Post by Michael Kenny » 03 Feb 2020 07:09

dsbc wrote:
03 Feb 2020 04:47
Joachim Thaysen, Gunner of Tiger 122, says in "Combat History of schwere Panzer-Abteilung The Combat History of schwere Panzer-Abteilung 503":
"During that time period, the British lost 437 tanks, many of which were due to the actions of schwere Panzer-Abteilung 503."

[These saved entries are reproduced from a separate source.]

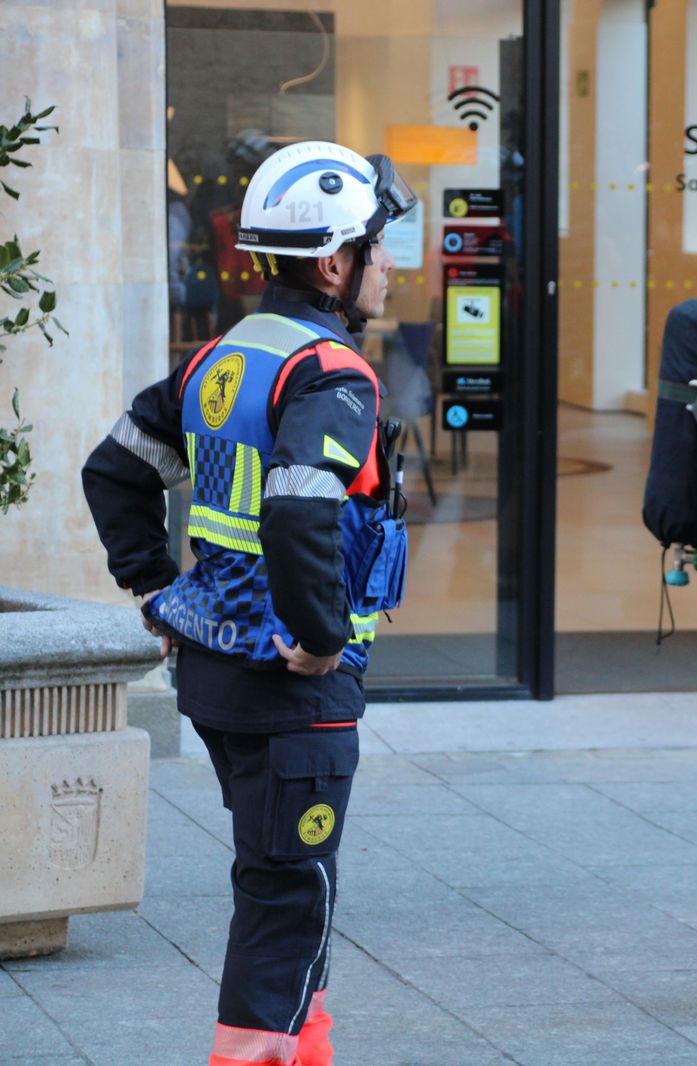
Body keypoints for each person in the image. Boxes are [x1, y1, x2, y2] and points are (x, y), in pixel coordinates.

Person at [81, 139, 412, 1066]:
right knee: (288, 894)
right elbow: (302, 509)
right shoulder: (332, 373)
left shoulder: (221, 358)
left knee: (284, 879)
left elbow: (113, 469)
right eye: (378, 245)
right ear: (336, 262)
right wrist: (319, 636)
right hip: (289, 684)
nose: (389, 265)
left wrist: (155, 588)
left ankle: (307, 1050)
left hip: (220, 677)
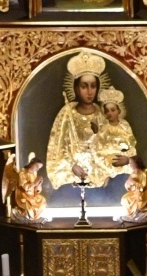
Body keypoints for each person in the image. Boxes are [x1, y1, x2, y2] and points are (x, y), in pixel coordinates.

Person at [45, 49, 111, 189]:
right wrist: (72, 166)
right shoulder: (67, 113)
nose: (89, 92)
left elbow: (108, 146)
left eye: (93, 86)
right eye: (84, 86)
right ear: (76, 88)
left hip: (97, 170)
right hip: (71, 172)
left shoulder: (101, 114)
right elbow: (58, 147)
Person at [94, 89, 135, 178]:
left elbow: (131, 143)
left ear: (119, 111)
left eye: (113, 110)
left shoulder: (125, 125)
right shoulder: (104, 128)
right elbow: (99, 147)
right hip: (107, 162)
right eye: (107, 111)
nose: (110, 113)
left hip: (124, 160)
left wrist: (128, 159)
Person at [120, 156, 147, 221]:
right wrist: (128, 185)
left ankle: (136, 213)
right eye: (130, 163)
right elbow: (128, 182)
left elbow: (144, 184)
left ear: (136, 163)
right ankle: (130, 214)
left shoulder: (142, 173)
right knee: (124, 198)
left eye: (131, 163)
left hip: (139, 193)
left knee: (128, 199)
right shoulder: (133, 173)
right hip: (133, 191)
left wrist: (136, 184)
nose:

That is not Thaysen being quoted. Its at the end of the section where he is quoted but it is not his words. The '400+' British tank loss number is from a single source. Military Operational Research Unit Report No. 23 where some casualties are counted twice and thus every account that uses them as a reference is wrong.
Thaysen's claim to fame is that he was inside the TII rammed by a Sherman and thus is able to tell us that just a split-second before the Sherman collided with the TII it was hit in error by a German AT round and thus the TII was not knocked out by a Sherman after all but was a friendly fire accident.

dsbc wrote:
03 Feb 2020 04:47
If a Tiger Gunner in a different Company than Rosen states their Battalion played a significant role ... then it might be good reason to look for other sources of information that might support support it.
If you do find any confirmation of this claim be sure to let me know because despite years of searching I have been unable to find any.